Duncan, April Fools Day isn’t for almost another year! Are you sure you couldn’t have saved this story?
So who has beta invites???
How cute. Perhaps Her Majesty’s version in the UK could be called MI_Space
This is crazy. If anyone without the proper privileges and permissions were to get access this social network imagine how easy it would be to just loot massive amounts of connected but sensitive information.
This sounds like a really bad move. It’s fine for sites like myspace where random people actually want to be discovered, but when you’re talking about sensitive intelligence that has to do with the security of the country I don’t think the social networking site paradigm, as it exists right now, is one to copy.
I’ll be checking torrent sites for massive dumps of sensitive data within 48 hours of it starting…
lol
Stupid stupid idea.
Unnecessary.
What’s the problem here. Do we want government intelligence groups to be intelligent or not?
The risk is with security, we all agree. But that’s always the case when information is shared among folks –it’s been like that since the beg of time, and will never end.
The US Intel Community has been using social tools for a few years now (Intellipedia, etc.) as a knowledge-sharing, fast-coordination and distribution network. This is public domain information, so I’m not telling tales out of school. Similar efforts are occuring in other intel communities such as Australia and, I imagine, the UK.
The whole story is very interesting and worth following from go to whoa as the intel community tries to recover from the disasters of incidents such as Oklahoma City and 9/11.
For a great background, read “The Wiki and the Blog: Toward a Complex Adaptive Intelligence Community” - http://papers.ssrn.com/sol3/pa....._id=755904
I thought the CIA already had a social network …
Sorry, can’t resist this on, thought the CIA already had a social network called FB, according to … http://albumoftheday/facebook
Sorry for dupl. post, please delete first one … no spam intended
I Can’t resist. Wo I guess this will be called “SpySpace”?
This is just strange
Huh?
I’ve actually been working with a friend of mine at another intel agency for a while to help get social tools/concepts in place with the intel community. There are currently scores of agencies and thousands of people and tons of systems. There’s very little connection between then, due in large part to the way the attitude about inter-agency cooperation has happened in years past. (I.e. there hasn’t been any, or it’s been at the point of a sword)

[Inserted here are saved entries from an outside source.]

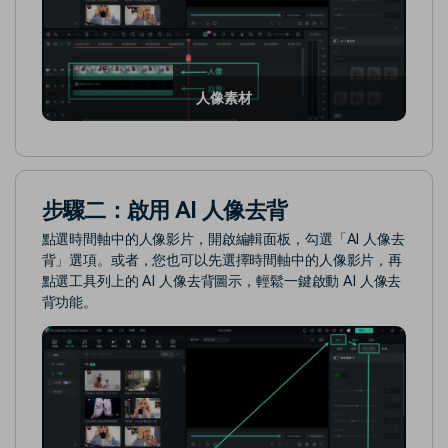
人像素材
步驟二：啟用 AI 人像去背
點選時間軸中的人像影片，開啟編輯面板，勾選「AI 人像去
背」選項。或者，您也可以先選擇時間軸中的人像影片，再
點選工具列上的 AI 人像去背圖示，輕鬆一鍵啟動 AI 人像去
背功能。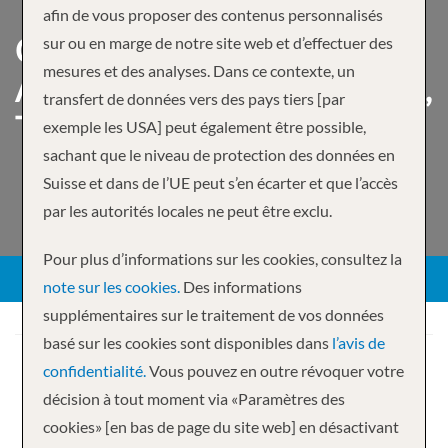
afin de vous proposer des contenus personnalisés
CARAÏBES OCCIDENTALES
sur ou en marge de notre site web et d’effectuer des
mesures et des analyses. Dans ce contexte, un
AU DÉPART DE GALVESTON,
transfert de données vers des pays tiers [par
TEXAS
exemple les USA] peut également être possible,
sachant que le niveau de protection des données en
Suisse et dans de l’UE peut s’en écarter et que l’accès
par les autorités locales ne peut être exclu.
Pour plus d’informations sur les cookies, consultez la
note sur les cookies.
Des informations
supplémentaires sur le traitement de vos données
basé sur les cookies sont disponibles dans
l’avis de
confidentialité.
Vous pouvez en outre révoquer votre
Votre croisière
décision à tout moment via «Paramètres des
4 nuits
Carnival Horizon
cookies» [en bas de page du site web] en désactivant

This is a VERY good move that should have happened decades ago. To address a few points raised:
* Strange concept: Not really. Tons of organizations, thousands of people, very little inter-agency communication. Sounds like a perfect concept to me.
* Money: Yes, it costs money. So does every single other thing that the intel agencies do. As someone who advocates for more social tools and activities, this seems like a GREAT way to spend money.

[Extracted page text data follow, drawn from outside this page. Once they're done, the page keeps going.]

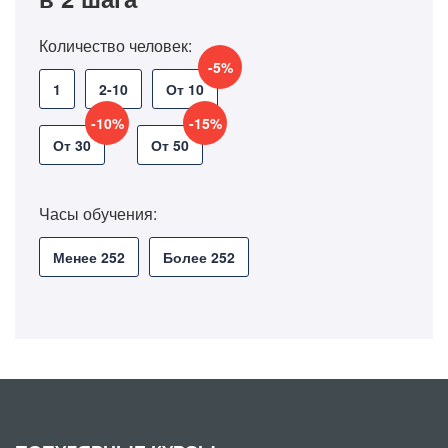
Количество человек:
-5%
1
2-10
От 10
-10%
-15%
От 30
От 50
Часы обучения:
Менее 252
Более 252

* Secrecy: This is just silly - there is no more or less risk involved in ANYTHING the intel workers are currently doing on a computer and have been doing for decades. This is just another application in a long list of applications.
I say kudos.
My biggest worry with projects like this is that CIA creates their own network, and so does the NSA, DOD, FBI, etc. Then they’re doing marginally better inside the organization, but continuing the problems externally.
Here’s to hoping!
Duncan, as mentioned earlier - your title of this article uses a pretty well known racial term. You might consider changing the title.
urbandictionary[DOT]com/define.php?term=spook
Pretty interesting. Hopefully, this will result in better communication and coordination between agencies.

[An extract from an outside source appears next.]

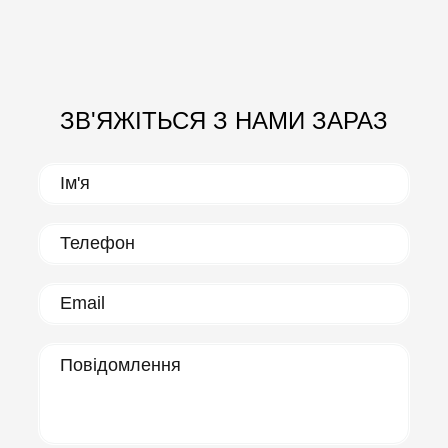
ЗВ'ЯЖІТЬСЯ З НАМИ ЗАРАЗ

@Big Dave: Not sure YOU know what the term spook means. Yes, it can be a racist term. It’s also a slang term for “spy.” So, it’s not racist in the context of this post’s title.
Too bad the CIA doesn’t have a sense of humor. They could have called it MySpies.
Some of you dummies think this is a social networking or dating site that is open to everbody for that purpose . If you read the article carefully, it is simply like a “one stop” area where analysts can sift through potentially important information relating to national security. Of course, this is an internal website only (not www) so there wouldn’t be any prying eyes.